Instructions for the task »
The line containing "Figur e 5. Throughput" marks the end: copy exactly every line from the start of the records below up to and including it, leaving out pictures.

START Data to examine

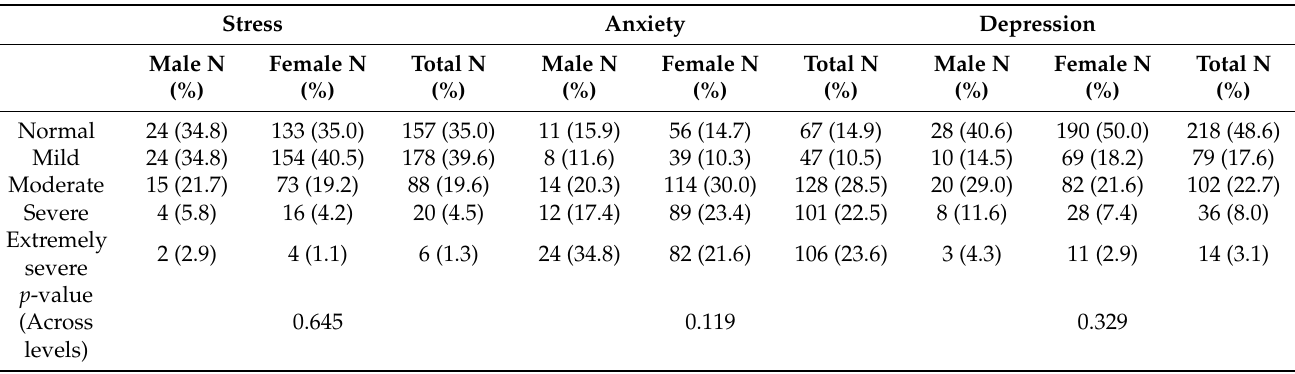
Table 3. Severity levels of depression, anxiety, and stress among the health science undergraduate students according to gender.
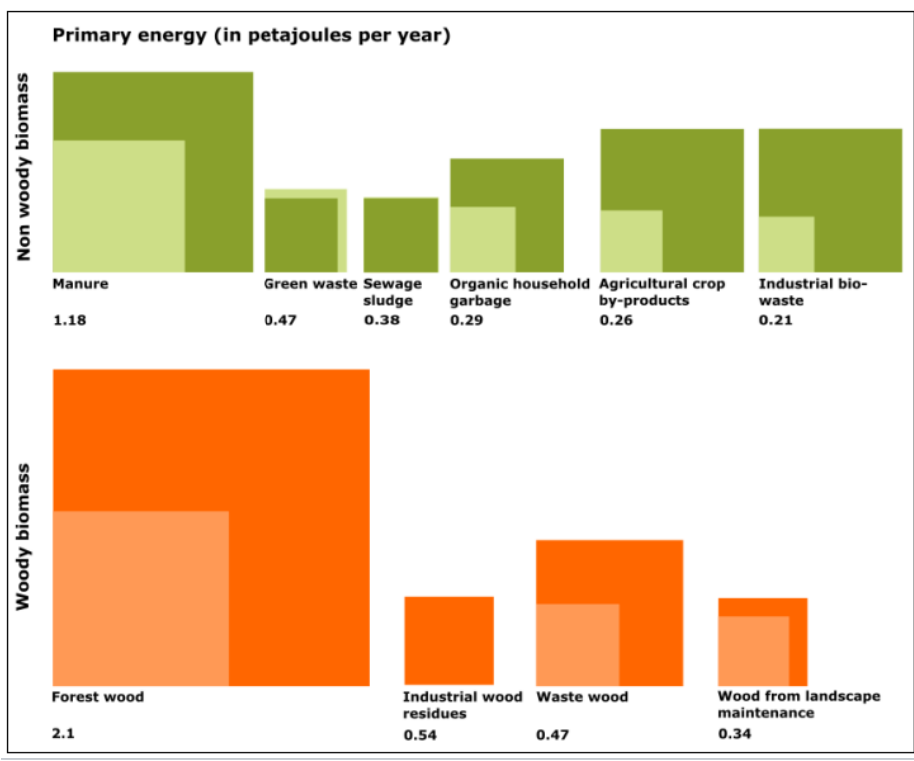
Figure 2. Theoretical (darker) and sustainable (lighter) biomass potential of canton Aargau differentiated by biomass type.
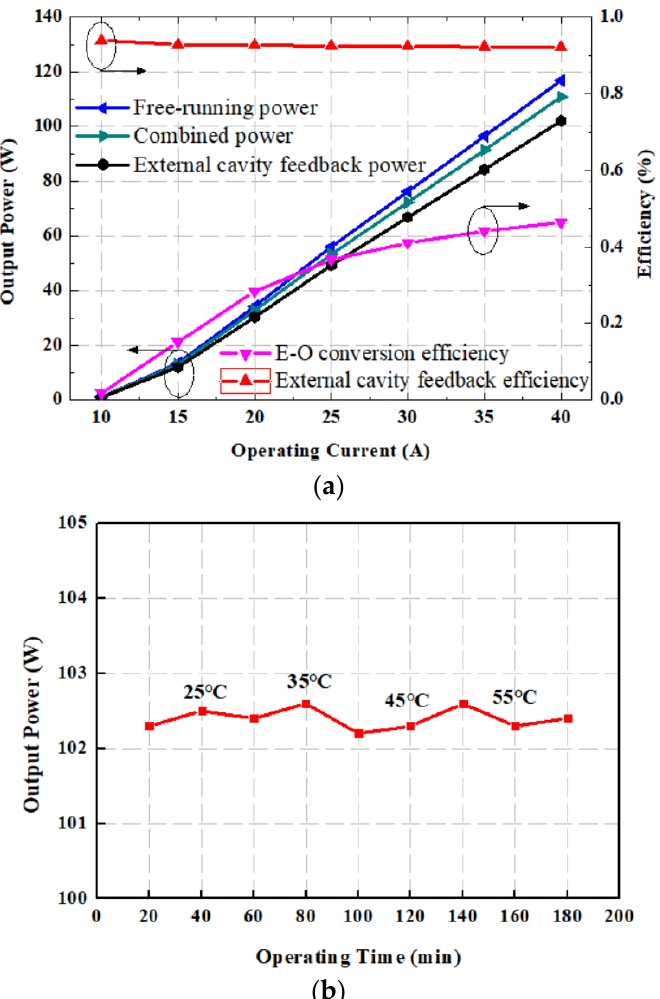
Figure 6. ( a ) Output power and external cavity feedback efficiency as a function of operating current; ( b ) output power with operating time at different temperature tuning range.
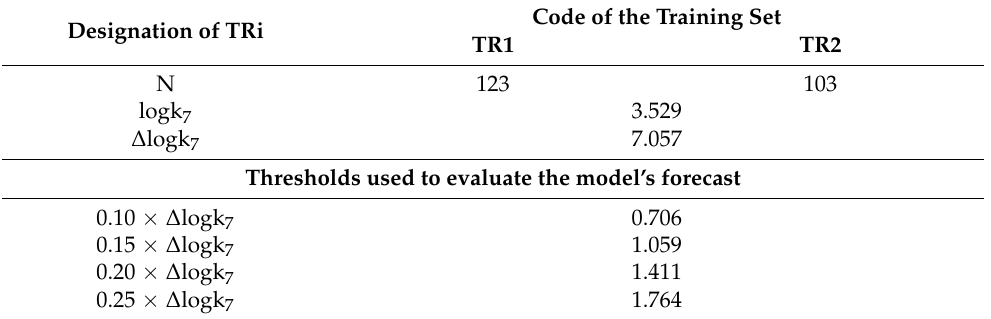
Table 6. Statistical characteristics of the training sets TR1, TR2.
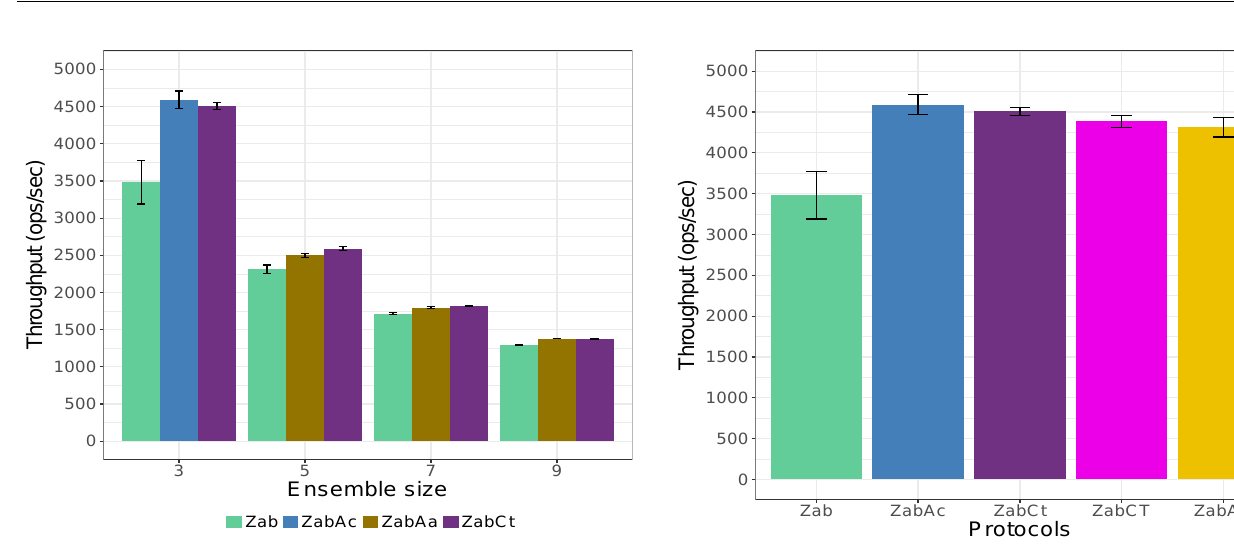
Figur e 5. Throughput comparison for WR = 100% and N =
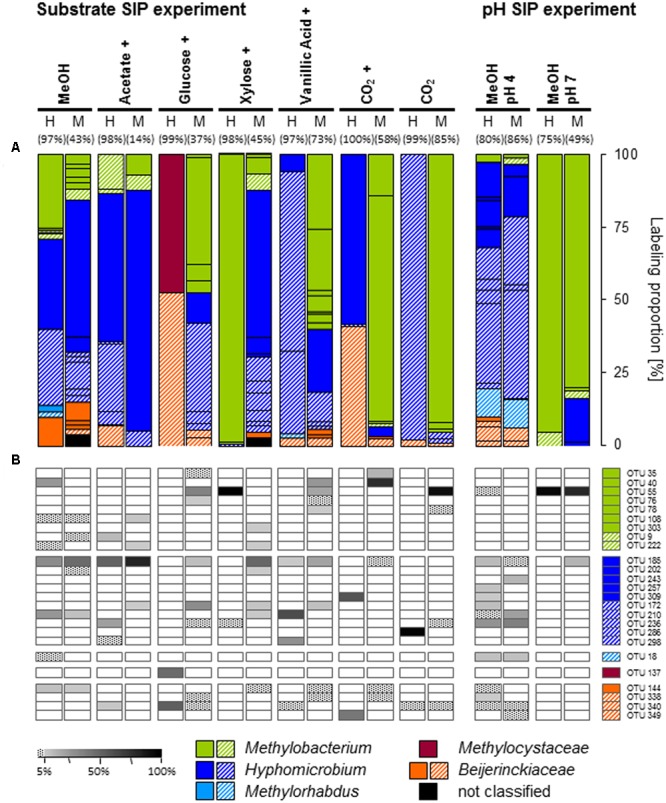
Labeling proportions and identities of mxaF phylotypes in the ‘heavy’ and ‘middle’ fractions of all labeled mxaF phylotypes in substrate or pH treatments (A) and the relative frequencies of labeled phylotypes (i.e., gray shades, ‘labeling proportion’ >5%; dotted, ‘labeling proportion’ <5%) (B). Cross, additional [12C]-methanol supplementation in the substrate SIP experiment. Equal colors, the same family affiliation. Shading, ambiguous affiliation (i.e., sequence identity with BLASTn <90% and an ambiguous position in the phylogenetic tree). ‘H’ and ’M,’ ‘heavy’ and ‘middle’ fractions, respectively. Values in brackets, contribution of labeled OTUs to the total number of sequences. The ‘labeling proportions’ are indicators for the relative importance of different taxa assimilating the supplemented 13C (directly or indirectly). More detailed taxonomic information can be found in Supplementary Table S15.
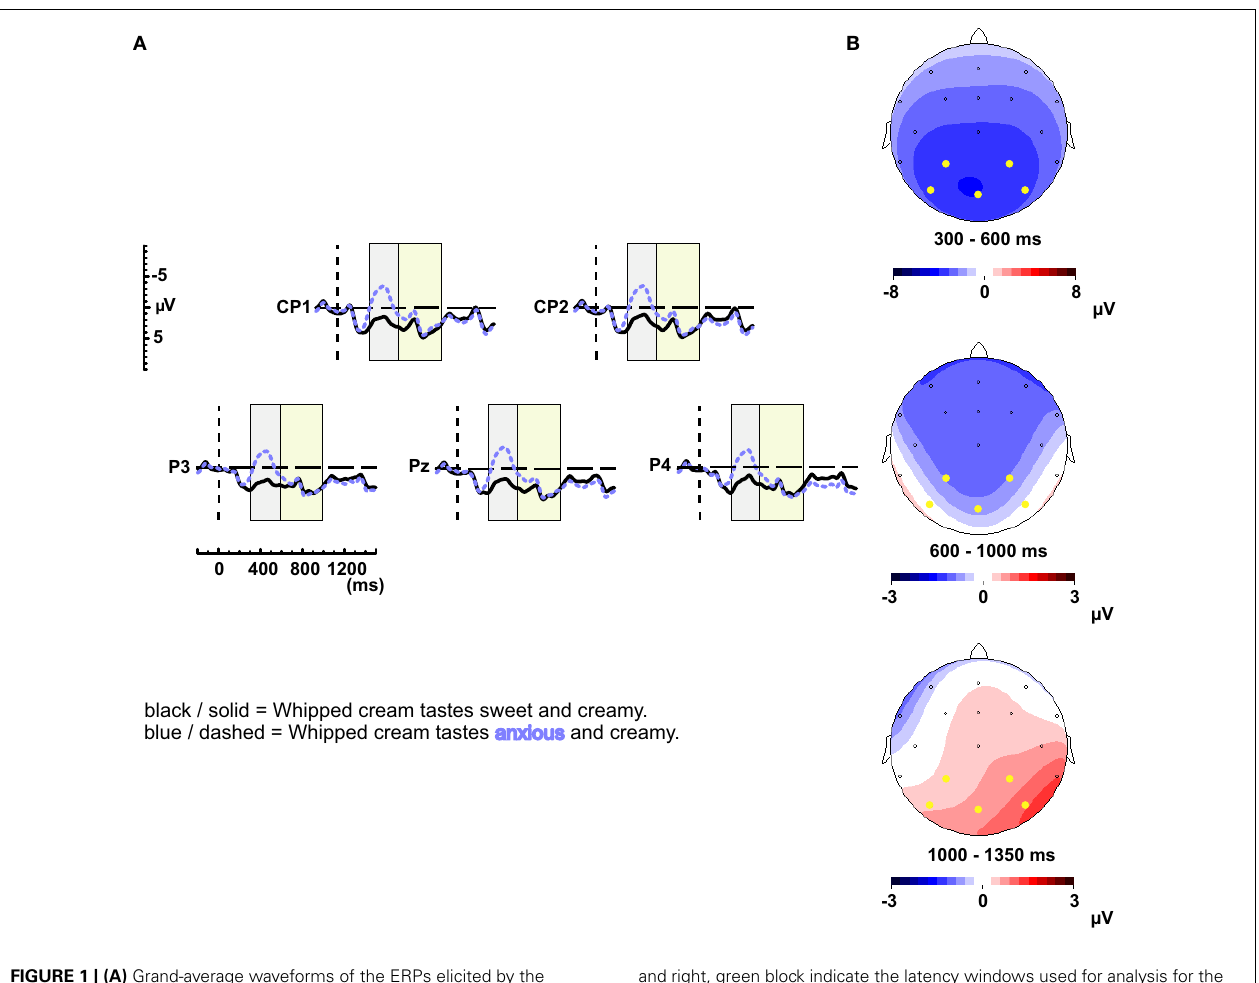
FIGURE 1 | (A) Grand-average waveforms of the ERPs elicited by the semantic anomalies (dashed, blue line) and their correct controls (solid, black line) for electrodes CP1, CP2, P3, Pz, and P4. In this and all following figures the waveforms are time-locked to the onset of the critical word (0ms) and negative voltage is plotted upward. Furthermore, an 8Hz low-pass filter has been applied for illustrative purposes.The left, gray block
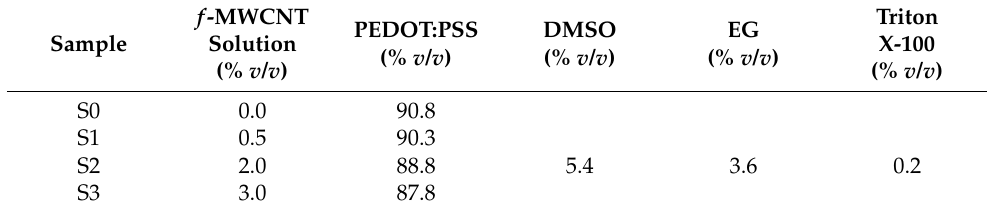
Table 1. Concentration of each chemicals for preparing the solutions.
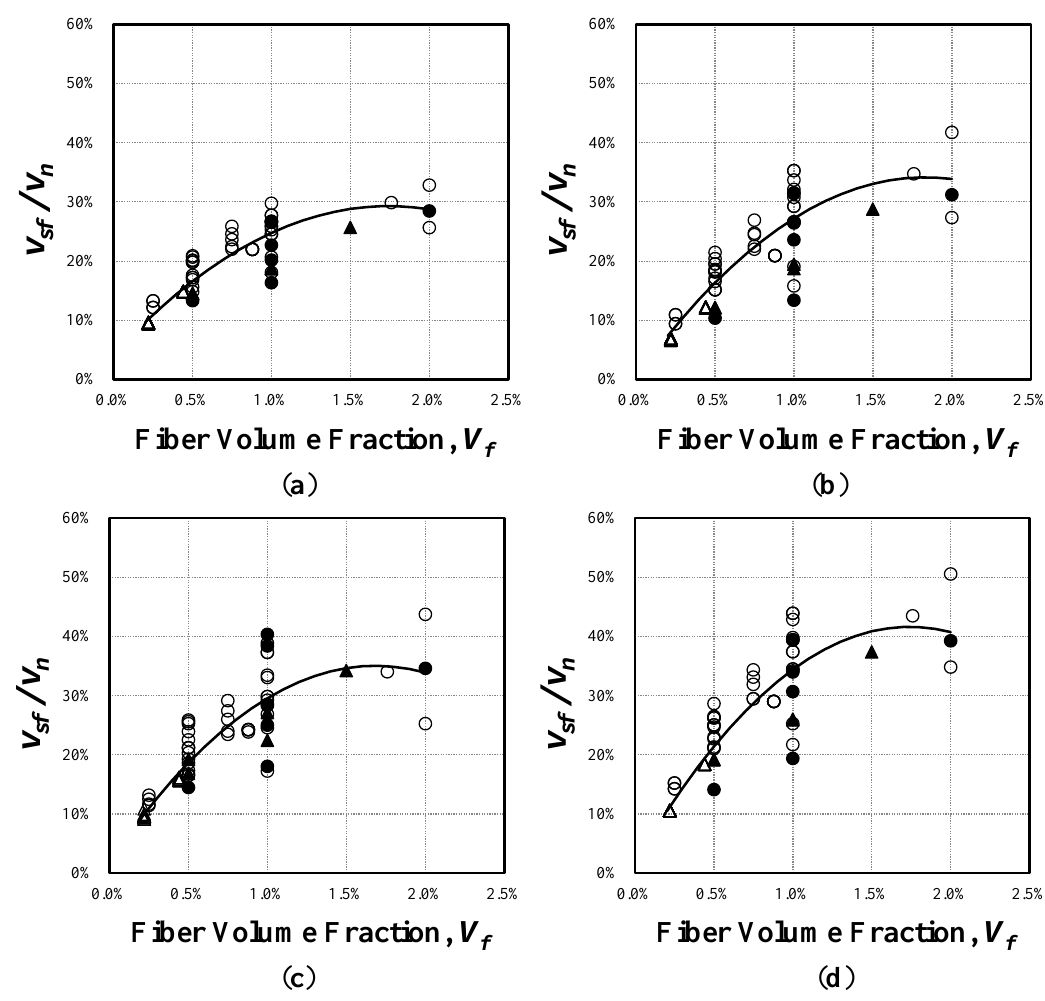
Figure 6. Contribution of steel fibers to shear strength at failure. ( a ) The modified RA-STM with steel fibers; ( b ) The modified FA-STM with steel fibers; ( c ) The modified TATM with steel fibers; ( d ) The modified SMM with steel fibers. ●: a / d < 4;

END Data to examine

Solution for this task »
Table 3. Severity levels of depression, anxiety, and stress among the health science undergraduate students according to gender.
Figure 2. Theoretical (darker) and sustainable (lighter) biomass potential of canton Aargau differentiated by biomass type.
Figure 6. ( a ) Output power and external cavity feedback efficiency as a function of operating current; ( b ) output power with operating time at different temperature tuning range.
Table 6. Statistical characteristics of the training sets TR1, TR2.
Figur e 5. Throughput comparison for WR = 100% and N =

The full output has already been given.